Hide-and-Seek: Data Sharing with Customizable Machine Learnability and Privacy

Hairuo Xu, Tao Shu

Published: 01 Jan 2024, Last Modified: 15 May 2025ICCCN 2024EveryoneRevisionsBibTeXCC BY-SA 4.0

Abstract: With the immense amount of publicly available data online, many companies and research institute are able to download the online data for free and train the machine learning models which will finally result in products that would enhance our everyday life. While enjoying the advantages of such large amount of free data, people (data providers or data owners) have the concern that their personal data may be crawled without the owner’s consent. This brings out an underlying issue in the context of machine learning that in the current literature and applications, dataset owners (also referred to as "dataset providers" in the following text) can only choose between the two extreme decisions of either to share their data entirely, or not share any of their data at all. Another side of this issue is that the privacy of the dataset to be shared is either completely revealed due to the full disclosure of the dataset, which benefits the potential consumers of the dataset (referred to as dataset user/buyer in the following text); or the dataset is not shared at all which preserves the privacy, but impede the development of new technologies.In this paper, we propose the novel Hide-and-Seek data sharing framework that serves as a middle point between the difficult "share or no share" extreme decisions, which provides a "partial share" option based on the consumers’ needs, and hence is able to protect the partial privacy of the dataset providers while sharing enough amount of data needed for the user to train their models at a desired accuracy.
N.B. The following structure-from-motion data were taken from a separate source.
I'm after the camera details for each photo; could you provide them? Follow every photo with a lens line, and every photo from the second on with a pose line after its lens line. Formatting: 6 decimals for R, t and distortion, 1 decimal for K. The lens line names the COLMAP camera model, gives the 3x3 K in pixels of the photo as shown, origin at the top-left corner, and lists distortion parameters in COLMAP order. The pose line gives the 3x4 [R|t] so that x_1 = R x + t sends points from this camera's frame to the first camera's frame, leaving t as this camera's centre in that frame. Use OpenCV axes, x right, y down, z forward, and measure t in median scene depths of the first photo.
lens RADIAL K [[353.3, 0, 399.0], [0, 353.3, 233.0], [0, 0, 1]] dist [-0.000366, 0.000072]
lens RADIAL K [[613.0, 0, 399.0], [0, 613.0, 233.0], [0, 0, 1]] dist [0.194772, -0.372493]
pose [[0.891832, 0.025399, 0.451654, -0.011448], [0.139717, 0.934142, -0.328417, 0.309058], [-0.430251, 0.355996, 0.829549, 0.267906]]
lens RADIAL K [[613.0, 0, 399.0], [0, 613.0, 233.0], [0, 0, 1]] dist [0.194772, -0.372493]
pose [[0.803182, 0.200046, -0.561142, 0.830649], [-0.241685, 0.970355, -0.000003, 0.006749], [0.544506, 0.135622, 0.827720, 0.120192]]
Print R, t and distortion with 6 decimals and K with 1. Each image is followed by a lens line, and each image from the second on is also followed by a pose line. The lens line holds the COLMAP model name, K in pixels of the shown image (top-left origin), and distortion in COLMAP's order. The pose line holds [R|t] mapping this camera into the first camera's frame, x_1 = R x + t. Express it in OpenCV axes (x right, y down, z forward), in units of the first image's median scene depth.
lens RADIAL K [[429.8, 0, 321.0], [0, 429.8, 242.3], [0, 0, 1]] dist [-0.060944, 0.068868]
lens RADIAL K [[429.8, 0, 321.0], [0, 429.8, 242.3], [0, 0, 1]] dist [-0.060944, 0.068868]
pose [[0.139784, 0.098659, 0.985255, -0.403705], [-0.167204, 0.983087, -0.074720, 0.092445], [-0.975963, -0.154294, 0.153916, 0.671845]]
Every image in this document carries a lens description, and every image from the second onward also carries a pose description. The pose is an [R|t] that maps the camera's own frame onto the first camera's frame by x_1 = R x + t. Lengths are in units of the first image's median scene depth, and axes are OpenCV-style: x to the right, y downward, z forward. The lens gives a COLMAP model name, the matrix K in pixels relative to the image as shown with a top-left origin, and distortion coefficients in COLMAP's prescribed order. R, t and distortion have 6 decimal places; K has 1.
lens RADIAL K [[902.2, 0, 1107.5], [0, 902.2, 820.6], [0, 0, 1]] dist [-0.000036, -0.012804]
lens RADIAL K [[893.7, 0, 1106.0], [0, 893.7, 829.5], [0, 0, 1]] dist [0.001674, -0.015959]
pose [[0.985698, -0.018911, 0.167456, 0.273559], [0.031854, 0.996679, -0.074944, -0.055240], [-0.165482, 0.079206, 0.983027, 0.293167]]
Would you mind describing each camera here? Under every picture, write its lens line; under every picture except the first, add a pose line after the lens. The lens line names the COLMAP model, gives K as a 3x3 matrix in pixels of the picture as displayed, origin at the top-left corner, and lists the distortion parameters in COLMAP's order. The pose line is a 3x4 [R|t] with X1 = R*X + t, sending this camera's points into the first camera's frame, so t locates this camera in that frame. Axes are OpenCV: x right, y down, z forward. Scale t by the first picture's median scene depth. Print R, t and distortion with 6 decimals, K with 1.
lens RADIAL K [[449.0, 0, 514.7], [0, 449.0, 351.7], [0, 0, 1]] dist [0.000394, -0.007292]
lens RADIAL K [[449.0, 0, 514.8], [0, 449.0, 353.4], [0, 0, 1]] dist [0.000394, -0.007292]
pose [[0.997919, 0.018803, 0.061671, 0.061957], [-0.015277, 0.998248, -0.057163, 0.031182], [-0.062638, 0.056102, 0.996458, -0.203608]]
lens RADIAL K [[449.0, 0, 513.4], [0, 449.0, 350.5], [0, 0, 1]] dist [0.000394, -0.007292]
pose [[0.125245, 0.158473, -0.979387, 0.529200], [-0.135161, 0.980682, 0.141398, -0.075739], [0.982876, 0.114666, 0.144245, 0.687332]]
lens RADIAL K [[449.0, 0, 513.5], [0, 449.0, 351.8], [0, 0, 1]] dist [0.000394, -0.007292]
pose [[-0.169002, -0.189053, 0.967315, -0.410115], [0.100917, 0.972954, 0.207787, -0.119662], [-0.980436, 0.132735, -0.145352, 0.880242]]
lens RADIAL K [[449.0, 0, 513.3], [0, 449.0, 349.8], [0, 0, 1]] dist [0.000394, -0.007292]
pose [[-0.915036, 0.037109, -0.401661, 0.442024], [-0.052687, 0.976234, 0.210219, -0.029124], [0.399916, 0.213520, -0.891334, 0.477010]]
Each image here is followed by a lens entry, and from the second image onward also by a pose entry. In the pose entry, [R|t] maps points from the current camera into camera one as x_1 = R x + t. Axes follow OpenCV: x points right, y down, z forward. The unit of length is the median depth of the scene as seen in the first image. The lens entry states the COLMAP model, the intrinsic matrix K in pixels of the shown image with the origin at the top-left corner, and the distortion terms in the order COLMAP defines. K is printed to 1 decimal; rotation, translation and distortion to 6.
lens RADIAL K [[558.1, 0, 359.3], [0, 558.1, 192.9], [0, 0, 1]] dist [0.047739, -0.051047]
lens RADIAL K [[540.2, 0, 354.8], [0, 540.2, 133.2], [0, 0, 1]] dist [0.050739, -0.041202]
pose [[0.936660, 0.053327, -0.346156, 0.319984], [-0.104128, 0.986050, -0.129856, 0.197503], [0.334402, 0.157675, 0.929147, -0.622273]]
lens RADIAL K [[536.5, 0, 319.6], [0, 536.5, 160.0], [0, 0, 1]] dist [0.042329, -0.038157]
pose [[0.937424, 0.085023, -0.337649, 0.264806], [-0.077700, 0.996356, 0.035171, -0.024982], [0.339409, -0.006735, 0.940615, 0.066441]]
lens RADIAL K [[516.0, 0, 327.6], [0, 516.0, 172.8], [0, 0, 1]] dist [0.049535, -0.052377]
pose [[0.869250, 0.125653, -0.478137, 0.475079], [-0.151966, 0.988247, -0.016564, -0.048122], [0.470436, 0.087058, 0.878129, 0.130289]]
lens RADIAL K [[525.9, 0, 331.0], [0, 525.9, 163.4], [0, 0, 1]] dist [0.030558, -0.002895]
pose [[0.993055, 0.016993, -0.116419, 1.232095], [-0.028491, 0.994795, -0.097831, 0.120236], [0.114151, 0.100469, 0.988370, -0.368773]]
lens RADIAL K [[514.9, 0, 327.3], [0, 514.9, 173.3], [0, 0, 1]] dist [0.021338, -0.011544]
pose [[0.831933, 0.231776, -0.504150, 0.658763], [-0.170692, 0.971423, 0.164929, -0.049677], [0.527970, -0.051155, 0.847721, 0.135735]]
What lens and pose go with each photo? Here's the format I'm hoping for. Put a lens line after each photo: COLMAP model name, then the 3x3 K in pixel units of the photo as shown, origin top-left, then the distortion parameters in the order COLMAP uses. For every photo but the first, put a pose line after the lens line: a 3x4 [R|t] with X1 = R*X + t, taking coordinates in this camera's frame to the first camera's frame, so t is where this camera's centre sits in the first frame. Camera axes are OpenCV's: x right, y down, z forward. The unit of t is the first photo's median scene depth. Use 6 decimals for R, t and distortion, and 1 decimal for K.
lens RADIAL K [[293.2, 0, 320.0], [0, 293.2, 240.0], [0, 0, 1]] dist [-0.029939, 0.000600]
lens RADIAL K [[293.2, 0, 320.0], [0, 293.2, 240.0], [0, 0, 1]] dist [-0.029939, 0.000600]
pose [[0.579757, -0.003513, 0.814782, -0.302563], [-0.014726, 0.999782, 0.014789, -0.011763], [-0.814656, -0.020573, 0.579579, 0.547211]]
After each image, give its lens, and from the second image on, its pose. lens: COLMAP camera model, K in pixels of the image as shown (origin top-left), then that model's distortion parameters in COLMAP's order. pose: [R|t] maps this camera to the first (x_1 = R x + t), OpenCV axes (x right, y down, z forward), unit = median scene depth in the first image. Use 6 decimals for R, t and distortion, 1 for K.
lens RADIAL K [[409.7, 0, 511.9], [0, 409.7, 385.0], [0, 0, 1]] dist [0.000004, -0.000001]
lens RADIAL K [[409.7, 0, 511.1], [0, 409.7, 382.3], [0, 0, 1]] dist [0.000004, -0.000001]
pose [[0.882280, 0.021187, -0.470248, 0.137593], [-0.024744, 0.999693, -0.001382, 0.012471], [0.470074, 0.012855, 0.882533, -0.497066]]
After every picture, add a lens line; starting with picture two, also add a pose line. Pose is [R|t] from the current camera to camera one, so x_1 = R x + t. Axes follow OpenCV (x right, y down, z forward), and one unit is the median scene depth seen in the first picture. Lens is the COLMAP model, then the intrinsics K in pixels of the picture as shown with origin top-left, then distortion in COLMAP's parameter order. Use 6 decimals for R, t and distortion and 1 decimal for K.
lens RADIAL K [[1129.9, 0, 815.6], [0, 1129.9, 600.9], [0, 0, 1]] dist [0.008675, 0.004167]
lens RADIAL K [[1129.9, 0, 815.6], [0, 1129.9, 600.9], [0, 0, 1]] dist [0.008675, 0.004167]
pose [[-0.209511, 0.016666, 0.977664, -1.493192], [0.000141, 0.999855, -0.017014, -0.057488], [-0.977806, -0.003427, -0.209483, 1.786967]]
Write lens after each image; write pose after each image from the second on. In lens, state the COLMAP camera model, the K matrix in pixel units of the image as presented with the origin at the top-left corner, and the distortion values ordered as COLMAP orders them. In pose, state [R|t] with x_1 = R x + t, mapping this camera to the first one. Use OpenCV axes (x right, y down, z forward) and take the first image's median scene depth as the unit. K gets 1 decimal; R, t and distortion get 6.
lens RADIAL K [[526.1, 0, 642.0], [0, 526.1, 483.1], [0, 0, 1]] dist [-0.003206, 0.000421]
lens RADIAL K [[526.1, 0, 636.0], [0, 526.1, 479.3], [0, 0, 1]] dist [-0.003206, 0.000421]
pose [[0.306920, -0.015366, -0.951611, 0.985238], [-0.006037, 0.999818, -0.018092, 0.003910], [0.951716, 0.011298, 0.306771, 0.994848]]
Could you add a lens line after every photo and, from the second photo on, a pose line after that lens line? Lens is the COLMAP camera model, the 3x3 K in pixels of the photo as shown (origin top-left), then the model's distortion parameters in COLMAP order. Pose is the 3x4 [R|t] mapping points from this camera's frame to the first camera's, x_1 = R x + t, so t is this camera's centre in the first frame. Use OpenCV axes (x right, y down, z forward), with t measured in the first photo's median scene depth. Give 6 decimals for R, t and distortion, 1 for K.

Extensive amount of experiments have been conducted on the CIFAR-10, Street View House Number (SVHN), and the CIFAR-100 datasets. Our experimental results verify the effectiveness of the proposed Hide-and-Seek framework. We also show in the experiments that our framework is able to protect data provider’s privacy without changing the visual patterns of the dataset, and therefore, doesn’t affect the regular usage of the data (such as using it as a profile photo).